2. Eat Plenty of Fresh Dark Green Leafy Vegetables
With a regular consumption of green leafy vegetables you can significantly improve your eye health. These vegetables are abundant in lutein and zeaxanthin which can improve the quality of your vision.
3. Care for Your Cardiovascular System
High blood pressure can damage the miniscule blood vessels on the retina. You can maintain your blood pressure normal by avoiding fructose.
According to a research by Dr. Richard Johnson, a chief of the division of kidney disease and hypertension at the University of Colorado, consuming 74 grams or more fructose in a day (equal to 2.5 sugary drinks) can increase your blood pressure by 77 percent.
4. Normalize Your Blood Sugar
High blood sugar levels can obstruct the blood flow in the retina and also damage the blood vessels in your retina.
5. Get Plenty of Healthy Omega-3 Fat
A study published in the August 2001 issue of Archives of Ophthalmology found that omega-3 fatty acids can protect your vision.
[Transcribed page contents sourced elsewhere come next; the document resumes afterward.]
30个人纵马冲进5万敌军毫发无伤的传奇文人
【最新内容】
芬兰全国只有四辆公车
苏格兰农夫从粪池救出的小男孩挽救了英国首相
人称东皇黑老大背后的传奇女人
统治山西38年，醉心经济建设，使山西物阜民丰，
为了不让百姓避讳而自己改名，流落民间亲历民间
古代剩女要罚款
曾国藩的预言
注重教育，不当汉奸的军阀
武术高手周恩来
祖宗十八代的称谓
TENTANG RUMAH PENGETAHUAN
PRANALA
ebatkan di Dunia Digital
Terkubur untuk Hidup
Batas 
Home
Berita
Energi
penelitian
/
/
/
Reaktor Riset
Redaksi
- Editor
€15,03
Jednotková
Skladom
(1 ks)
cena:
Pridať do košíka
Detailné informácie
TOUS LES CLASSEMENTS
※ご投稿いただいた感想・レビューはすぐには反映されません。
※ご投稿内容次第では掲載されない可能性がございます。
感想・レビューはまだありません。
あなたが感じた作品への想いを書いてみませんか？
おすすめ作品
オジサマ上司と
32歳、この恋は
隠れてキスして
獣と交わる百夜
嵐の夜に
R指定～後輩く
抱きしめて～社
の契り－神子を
However, fish is no longer the best source of omega-3 fats since the pollution on fish farms is at high levels. Krill oil is extremely beneficial and it contains astaxanthin.
6. Avoid Trans Fats
These fats can lead to macular degeneration. They are commonly found in processed food and baked goods, including fired foods, fried chicken, margarine, doughnuts, cookies, pastries and crackers.
7. Avoid Aspartame
One of the many acute symptoms of aspartame poisoning is problems with eyesight.
8. Antioxidants for Healthy Eyes
Several antioxidants have been proved as particularly beneficial to improve eye vision:
– Black currant anthocyanins
Your eyes are now subjected to much higher levels of oxidation than our ancestors. There are more contaminants and the depletion of our ozone layer is causing more intense sunlight, which directly exposes your eyes and skin to more free radicals. With age, your body loses the ability to produce antioxidants.